The irony of capitalism is that profit is dependent on the absence of competition, and as Warren Buffet once explained. Where competition increases, profits goes down.
The Publishing 2.0 blog explains that this is having effect on the market for advertising. After citing recent studies, it offers the following comments:
“Media 2.0 is about the “the loss of control. Web 2.0 works great as an ideology, but maybe not so great as the basis for a media economy. Less control = less profit.
I’m intrigued by Andy’s suggestion that Google may lose control of its “simulated pipe” and thereby lose control of its profits. Already, Google can’t control the exploitation of its “pipe.”
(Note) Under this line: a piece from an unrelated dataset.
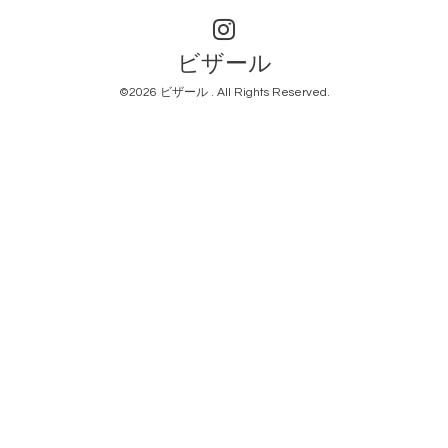
ビザール
©2026
ビザール
. All Rights Reserved.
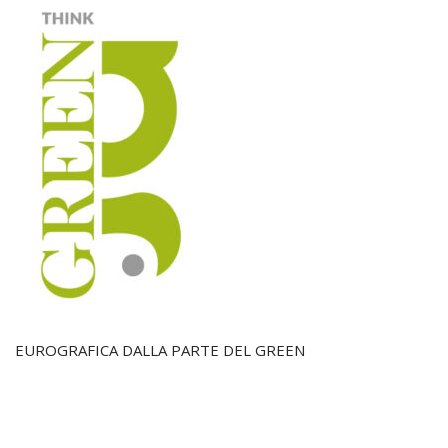
EUROGRAFICA DALLA PARTE DEL GREEN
Why did Google buy YouTube? Because they have to own it to control it, and they need to control it in order to monetize it. But on YouTube and other user-driven content platforms, the users control the network. If they don’t like the ads or other commercialization, they will just jump to another node in the network — or jump to another network.
Think of it like this:
Pipe = one way in and one way out
Network = infinite nodes, infinite entry and exit points
Why does everyone assume that MySpace and YouTube will eventually be wildly profitable? Because in the past, no who controlled that much attention failed to make money. The problem is that MySpace and YouTube don’t control anything. They are networks, not pipes. Many ways in, many ways out, many alternatives. Even worse (from a media economics standpoint), they are networks within networks (within networks).
No control, no profit.
Ceding control to consumers was the dominant theme of the Association of National Advertisers conference — but if consumers are in control of your brand, the best way to increase sales is not by advertising in the traditional sense, but by making better products and providing better service.
As far as I can see, Google is the only media company that has successfully profited from the new network paradigm, and only through the herculean effort of controlling the network (fighting search engine spam, click fraud, arbitrage, etc.).”